The words of Paul in the first verses of Ephesians 6 might be considered. We have no trouble with “children, obey your parents,” nor with “honor thy father and mother,” and we readily agree with “bring them up in the nurture and admonition of the Lord.” What is often passed over too quickly and given less attention is “ye fathers, provoke not your children to wrath.” And yet, this is the starting point for parents, their first consideration. The Phillips translation paraphrases this to “fathers, don’t overcorrect your children or make it difficult for them to obey the commandment.”

The question might arise, “Just what, in particular, does it mean to ‘provoke to wrath’? Are there examples?” We can speak only in terms of opinion, of judgment on what has been observed. There occur situations, even in Christian families, where sympathy belongs with the children because they have been victimized by thoughtless handling. We adults should watch ourselves and examine whether as we grow older we tend to drift into arbitrary ways of dealing with the young . . . that as adults we tend to force upon our children our own personal likes and dislikes, in music, in recreation, in styles and habits. So much so, that if one does not fall into our particular pattern of likes and dislikes, we lose the ability to evaluate fairly the whole person. “If his hair style isn’t like mine, he can’t be any good.”

One might charge this sounds like permissiveness, an indulging of children, a “running scared” before the young. Not at all! Sin isn’t excused, nor even an abuse of Christian liberty. We are simply saying that it should be remembered the Lord also says, “provoke not your children to wrath,” and give indication that this is not a remote possibility. This word of the Lord says, “Proceed with circumspection, evaluate slowly and fairly, seek and pray for wisdom and understanding. Your children are not just yours to do with as you please.”

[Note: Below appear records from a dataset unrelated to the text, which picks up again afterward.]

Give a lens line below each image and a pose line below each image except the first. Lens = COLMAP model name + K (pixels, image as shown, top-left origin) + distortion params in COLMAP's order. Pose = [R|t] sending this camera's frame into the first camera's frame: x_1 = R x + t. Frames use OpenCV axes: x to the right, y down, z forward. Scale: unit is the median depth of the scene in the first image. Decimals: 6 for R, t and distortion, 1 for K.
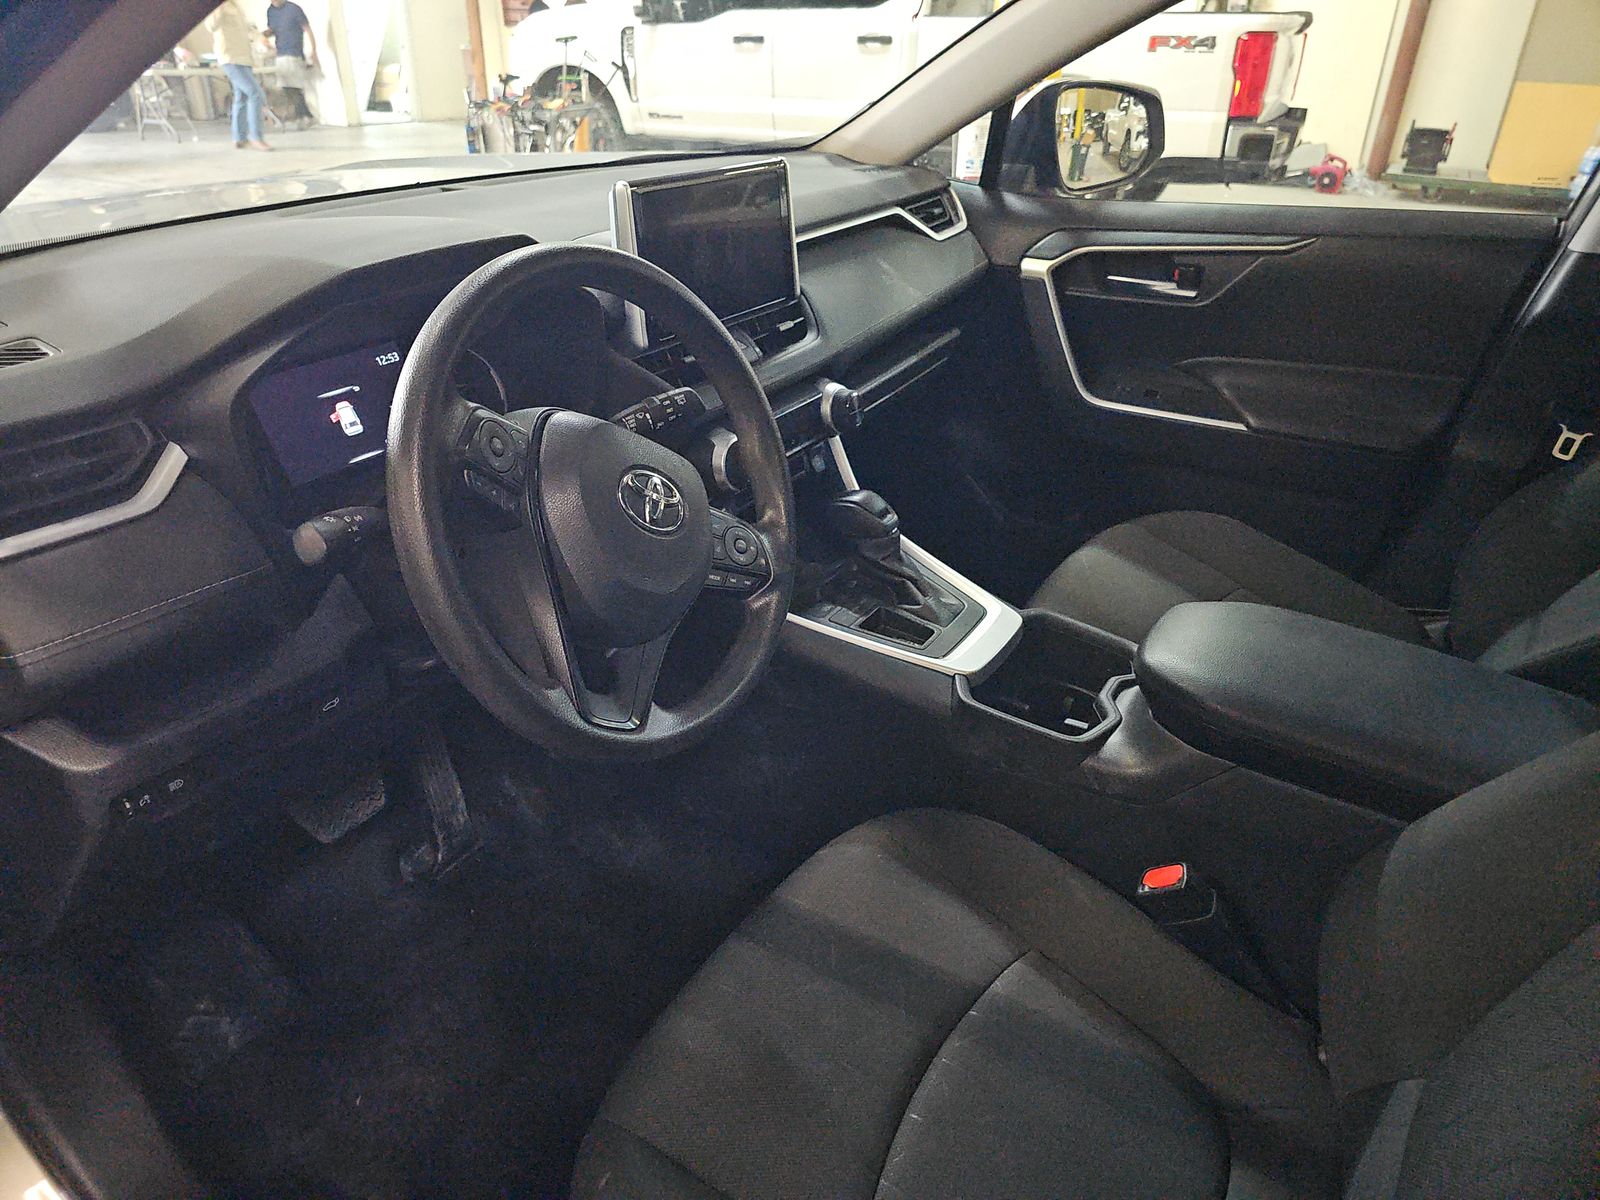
lens RADIAL K [[1011.3, 0, 800.0], [0, 1011.3, 600.0], [0, 0, 1]] dist [0.002227, -0.000171]
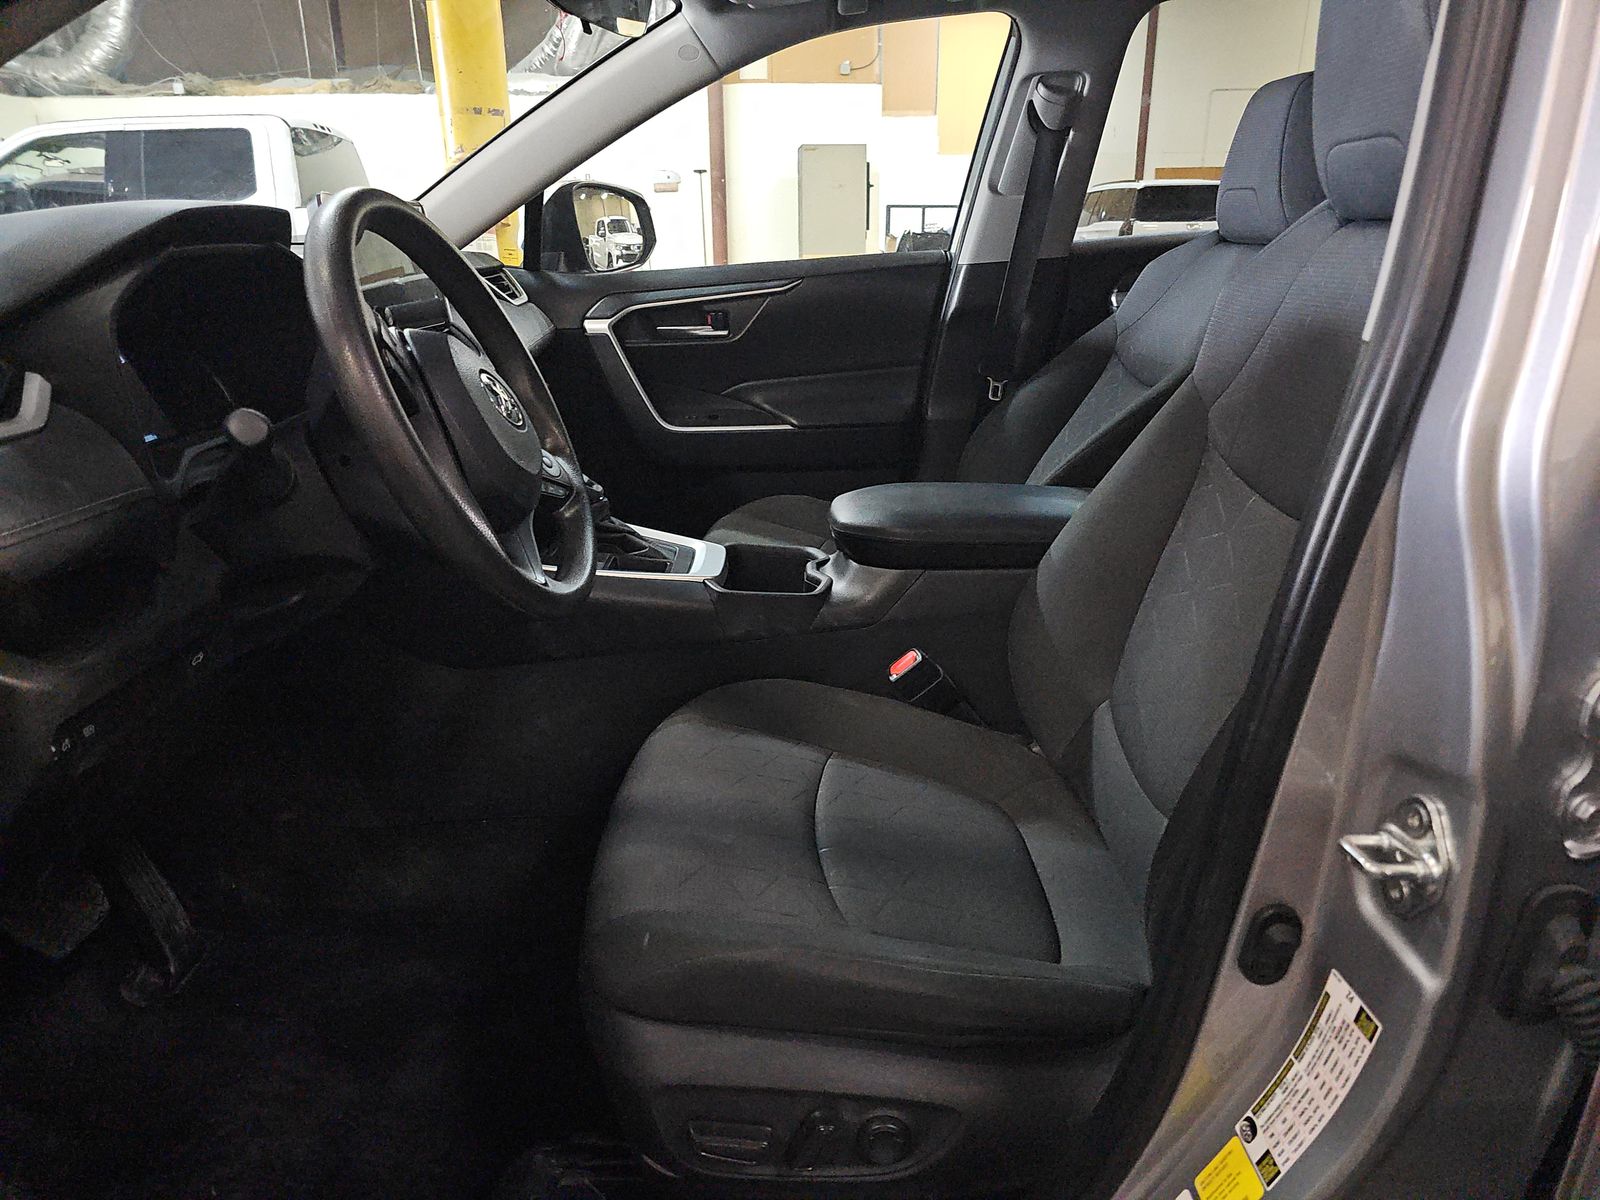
lens RADIAL K [[1027.0, 0, 800.0], [0, 1027.0, 600.0], [0, 0, 1]] dist [0.042752, -0.001000]
pose [[0.839312, -0.204845, 0.503582, -0.292557], [0.289611, 0.952390, -0.095281, 0.193463], [-0.460089, 0.225813, 0.858677, -0.086972]]
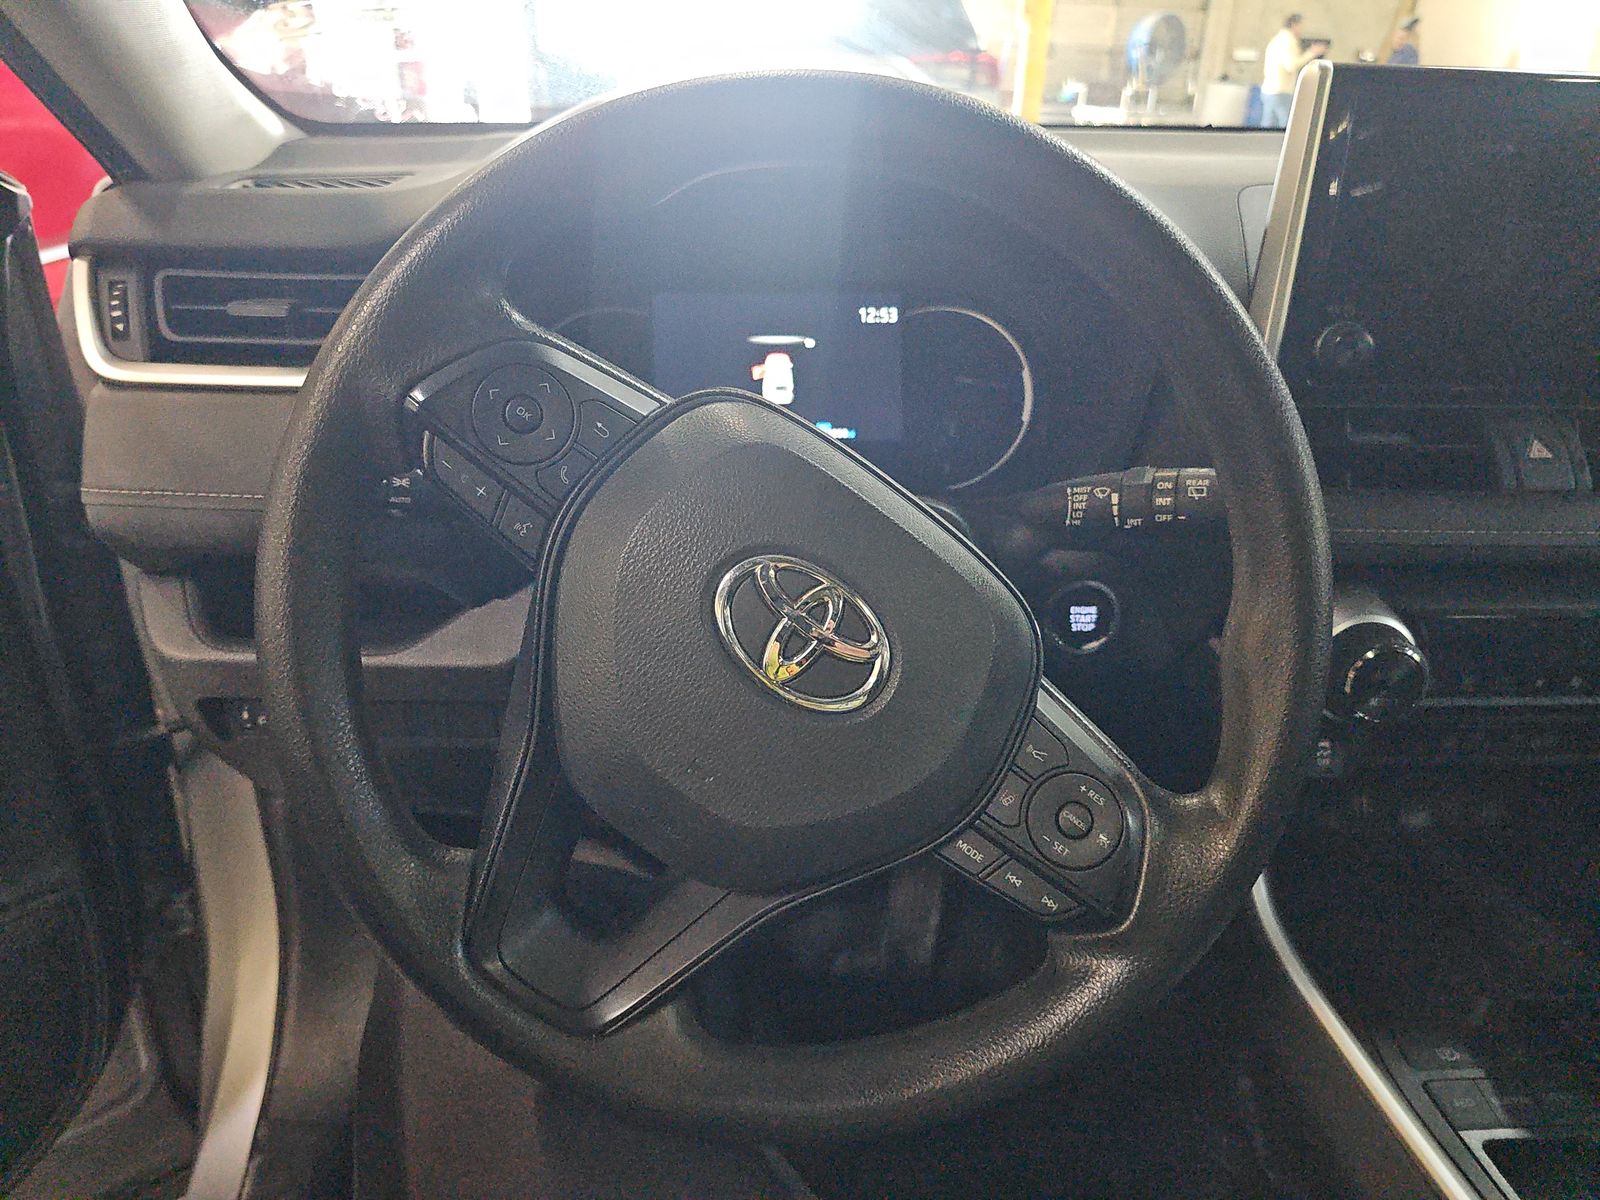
lens RADIAL K [[1027.0, 0, 800.0], [0, 1027.0, 600.0], [0, 0, 1]] dist [0.042752, -0.001000]
pose [[0.555342, 0.365687, -0.746905, 0.115903], [-0.399712, 0.904959, 0.145875, -0.104704], [0.729263, 0.217536, 0.648732, 0.398581]]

In this connection that oft forgotten section of the Catechism, “The Table of Duties,” comes to mind. Luther added a couplet at the end, “Let each his lesson learn with care. And all the household well shall fare.” Learn the lesson with care. That implies teaching it with care. Then it isn’t this, that as a parent I need go about demanding obedience of my children, asserting my authority and being quickly affronted when it isn’t supposedly recognized. Rather, once inculcated it hardly need be mentioned, and yet it becomes a deeply entrenched way of life, quietly carried out, wonderful to live by. All this is possible to the new man in Christ, following after those things which the Lord advises.

In this series we are reprinting Spokesman articles by early leaders in the CLC. Pastor James Albrecht is the curator of the series. Rev. Gilbert A. Sydow (1914-1988) was a leader in the formation of the CLC. He served several parishes in the Pacific Northwest, including Ellensburg, Washington. Later he was the longtime pastor of Faith, New Ulm, Minnesota. He served on the boards of Regents and Doctrine, and edited the Lutheran Spokesman. This article is from the Lutheran Spokesman of June 1971. Scripture quotations are from the King James Version.